_What this task involves_
Copy every one of the rows below line for line, without changing a single character.

_Given records_

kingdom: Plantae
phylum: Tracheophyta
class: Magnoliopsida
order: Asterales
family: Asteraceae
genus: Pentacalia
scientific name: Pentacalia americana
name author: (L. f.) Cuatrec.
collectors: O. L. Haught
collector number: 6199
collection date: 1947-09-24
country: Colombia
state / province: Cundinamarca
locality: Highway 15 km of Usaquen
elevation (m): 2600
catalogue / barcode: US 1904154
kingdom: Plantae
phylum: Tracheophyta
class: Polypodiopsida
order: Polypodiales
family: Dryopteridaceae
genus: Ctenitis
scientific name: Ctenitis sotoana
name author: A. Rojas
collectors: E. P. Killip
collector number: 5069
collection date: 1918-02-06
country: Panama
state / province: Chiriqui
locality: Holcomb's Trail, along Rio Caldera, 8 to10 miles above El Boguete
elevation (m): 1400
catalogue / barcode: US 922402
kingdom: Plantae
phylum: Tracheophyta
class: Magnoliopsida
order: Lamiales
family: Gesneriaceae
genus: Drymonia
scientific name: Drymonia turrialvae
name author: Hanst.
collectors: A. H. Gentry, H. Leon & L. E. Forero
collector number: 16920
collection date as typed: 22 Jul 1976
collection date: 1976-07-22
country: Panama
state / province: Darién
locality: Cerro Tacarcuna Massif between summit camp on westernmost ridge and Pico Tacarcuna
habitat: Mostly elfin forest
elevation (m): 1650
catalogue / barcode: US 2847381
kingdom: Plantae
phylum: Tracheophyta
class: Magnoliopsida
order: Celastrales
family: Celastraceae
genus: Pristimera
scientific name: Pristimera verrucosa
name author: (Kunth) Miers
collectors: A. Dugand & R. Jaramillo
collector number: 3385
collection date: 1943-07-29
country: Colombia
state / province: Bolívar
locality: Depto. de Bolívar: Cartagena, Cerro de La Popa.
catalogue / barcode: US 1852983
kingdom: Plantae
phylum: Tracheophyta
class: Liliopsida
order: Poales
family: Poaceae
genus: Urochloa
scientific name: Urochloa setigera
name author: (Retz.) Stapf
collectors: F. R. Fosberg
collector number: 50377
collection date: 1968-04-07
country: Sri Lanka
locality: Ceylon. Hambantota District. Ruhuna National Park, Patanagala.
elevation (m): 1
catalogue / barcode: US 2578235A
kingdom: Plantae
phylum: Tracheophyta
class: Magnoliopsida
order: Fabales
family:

_Worked answer_
kingdom: Plantae
phylum: Tracheophyta
class: Magnoliopsida
order: Asterales
family: Asteraceae
genus: Pentacalia
scientific name: Pentacalia americana
name author: (L. f.) Cuatrec.
collectors: O. L. Haught
collector number: 6199
collection date: 1947-09-24
country: Colombia
state / province: Cundinamarca
locality: Highway 15 km of Usaquen
elevation (m): 2600
catalogue / barcode: US 1904154
kingdom: Plantae
phylum: Tracheophyta
class: Polypodiopsida
order: Polypodiales
family: Dryopteridaceae
genus: Ctenitis
scientific name: Ctenitis sotoana
name author: A. Rojas
collectors: E. P. Killip
collector number: 5069
collection date: 1918-02-06
country: Panama
state / province: Chiriqui
locality: Holcomb's Trail, along Rio Caldera, 8 to10 miles above El Boguete
elevation (m): 1400
catalogue / barcode: US 922402
kingdom: Plantae
phylum: Tracheophyta
class: Magnoliopsida
order: Lamiales
family: Gesneriaceae
genus: Drymonia
scientific name: Drymonia turrialvae
name author: Hanst.
collectors: A. H. Gentry, H. Leon & L. E. Forero
collector number: 16920
collection date as typed: 22 Jul 1976
collection date: 1976-07-22
country: Panama
state / province: Darién
locality: Cerro Tacarcuna Massif between summit camp on westernmost ridge and Pico Tacarcuna
habitat: Mostly elfin forest
elevation (m): 1650
catalogue / barcode: US 2847381
kingdom: Plantae
phylum: Tracheophyta
class: Magnoliopsida
order: Celastrales
family: Celastraceae
genus: Pristimera
scientific name: Pristimera verrucosa
name author: (Kunth) Miers
collectors: A. Dugand & R. Jaramillo
collector number: 3385
collection date: 1943-07-29
country: Colombia
state / province: Bolívar
locality: Depto. de Bolívar: Cartagena, Cerro de La Popa.
catalogue / barcode: US 1852983
kingdom: Plantae
phylum: Tracheophyta
class: Liliopsida
order: Poales
family: Poaceae
genus: Urochloa
scientific name: Urochloa setigera
name author: (Retz.) Stapf
collectors: F. R. Fosberg
collector number: 50377
collection date: 1968-04-07
country: Sri Lanka
locality: Ceylon. Hambantota District. Ruhuna National Park, Patanagala.
elevation (m): 1
catalogue / barcode: US 2578235A
kingdom: Plantae
phylum: Tracheophyta
class: Magnoliopsida
order: Fabales
family:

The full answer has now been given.